S & P warns that Nigeria’s economy is in “clear danger”

International rating agency, Standard & Poor’s, yesterday, warned that Nigeria’s economy is in a “clear and present danger,” even as data released by the National Bureau of Statistics, NBS, revealed that Nigeria earned N12.8 trillion from crude oil export in 2014.

The rating agency, in a presentation by Konrad Reuss, Regional Manager, sub-Saharan Africa, put Nigeria on a negative sovereign ratings watch, BB minus.

According to Reuss, the factors putting the Nigerian economy in danger include the Boko Haram insurgency, the fall in oil prices, because of the importance of oil for government and export revenues, as well as the forthcoming elections.

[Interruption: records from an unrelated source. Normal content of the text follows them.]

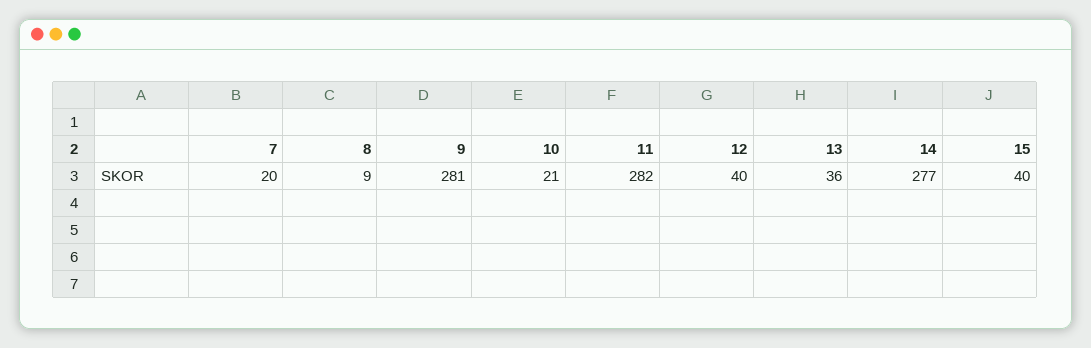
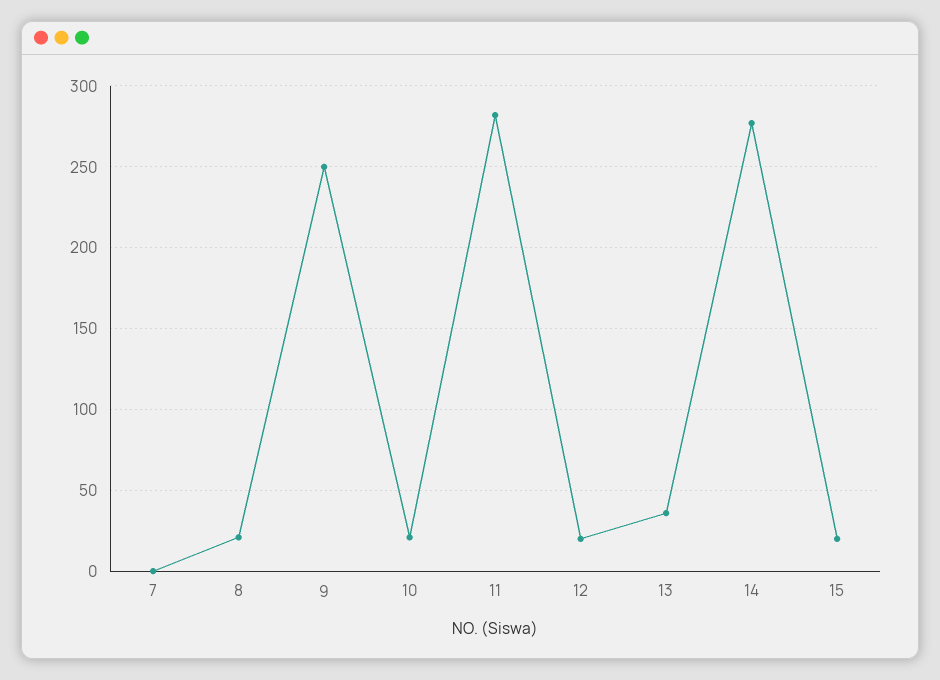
  {
-   "7": 20,
+   "7": 0,
-   "8": 9,
+   "8": 20,
-   "9": 281,
+   "9": 250,
    "10": 21,
    "11": 282,
-   "12": 40,
+   "12": 20,
    "13": 36,
    "14": 277,
-   "15": 40
+   "15": 20
  }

Reuss explained that Standard & Poor’s rated Nigeria based on its six main categories and found out that Nigeria was weak in three classifications, namely: institutional and governance effectiveness, economic structure and growth, fiscal flexibility and performance.

In addition, Reuss who was addressing a seminar on Nigeria in Sandton, north of Johannesburg, said Nigeria was classified as neutral in external liquidity and international investment position and monetary flexibility, while its only area of strength was in its debt burden.

Reuss explained that the reason economic structure and growth was identified as a weakness was because of weakness in the structure of the economy and not the country’s growth rate, adding that the structural problems were not being offset by the good growth.

Despite the uncertainty over the forthcoming elections, Reuss, however, cautioned that elections did not automatically deliver bad results, adding that they could deliver good ones.
He said: “Despite these concerns, Nigeria remained in the middle of the sovereign ratings rankings for Africa. Notwithstanding the negative watch, I like Nigeria, it is a diversified economy. It has an interesting private sector.

“Ratings are really about credit-worthiness. If we did downgrade Nigeria, it would have little effect on its borrowing.

“It would be more an issue of the country’s image. From a debt perspective, even if there was a downgrade, Nigeria would still look solid.”